財産分与とは
(令和6年5月17日、民法等の一部を改正する法律(令和6年法律第33号)を基に解説しています。施行日は、令和8年4月1日です。)
財産分与とは、夫婦が婚姻中に共に築いた財産を、離婚の際にそれぞれ分け合う制度です。
改正された民法では、財産分与の目的が各自の財産上の衡平を図ることであることを明らかにした上で、以下の考慮要素を例示されることになります。
(例示された考慮要素)
- 婚姻中に取得又は維持した財産の額
- 財産の取得又は維持についての各自の寄与の程度(原則2分の1ずつ)
- 婚姻の期間
- 婚姻中の生活水準
- 婚姻中の協力及び扶助の状況
- 各自の年齢、心身の状況、職業、収入
また、これまで、この財産分与の請求をすることができる期間が、離婚後2年に制限されていましたが、今回の改正により、離婚後5年を経過するまで請求できるようになります。
改正民法(抜粋) 令和8年4月1日施行
(財産分与)
第七百六十八条 協議上の離婚をした者の一方は、相手方に対して財産の分与を請求することができる。

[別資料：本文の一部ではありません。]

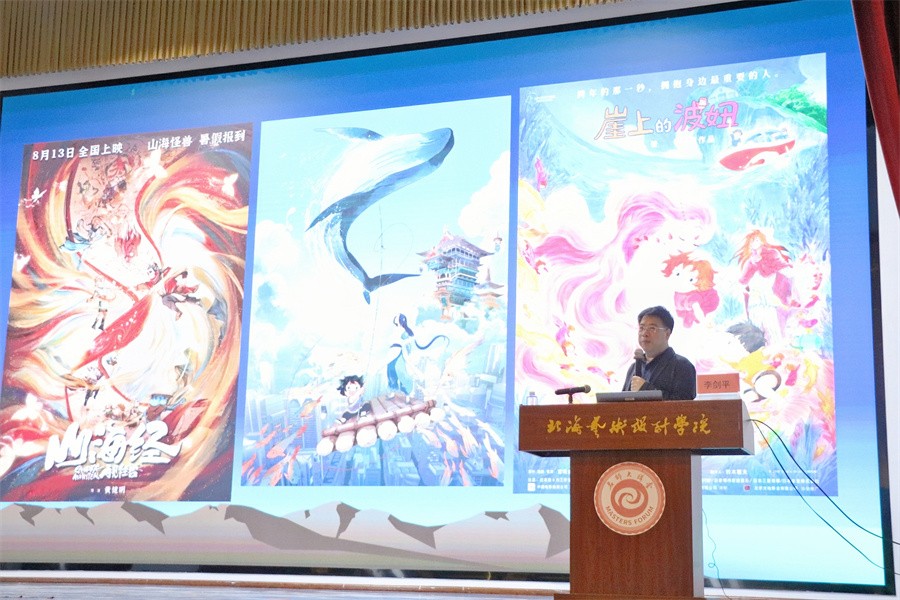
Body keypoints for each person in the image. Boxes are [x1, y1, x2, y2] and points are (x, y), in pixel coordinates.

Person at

2 前項の規定による財産の分与について、当事者間に協議が調わないとき、又は協議をすることができないときは、当事者は、家庭裁判所に対して協議に代わる処分を請求することができる。ただし、離婚の時から五年を経過したときは、この限りでない。
3 前項の場合には、家庭裁判所は、離婚後の当事者間の財産上の衡平を図るため、当事者双方がその婚姻中に取得し、又は維持した財産の額及びその取得又は維持についての各当事者の寄与の程度、婚姻の期間、婚姻中の生活水準、婚姻中の協力及び扶助の状況、各当事者の年齢、心身の状況、職業及び収入その他一切の事情を考慮して、分与をさせるべきかどうか並びに分与の額及び方法を定める。この場合において、婚姻中の財産の取得又は維持についての各当事者の寄与の程度は、その程度が異なることが明らかでないときは、相等しいものとする。
財産分与に関する税務
詳細につきましては、税理士にご相談ください。
財産分与による所有権移転登記(不動産の名義変更)
不動産を財産分与の対象とした場合は、財産分与を原因とする所有権移転登記を行います。
登記の原因日付は、
- 協議による場合は協議が成立した日
- 調停による場合は調停が成立した日
- 協議又は調停が離婚前に成立した場合は離婚の届出の日
となります。なお、財産分与の審判による場合は、当該審判の確定日です。
申請手続は、協議の場合は登記権利者・登記義務者の共同申請が必要ですが、調停又は審判の場合で調書又は審判書に登記申請の意思擬制の文言があるときは、登記権利者の単独申請が可能となります。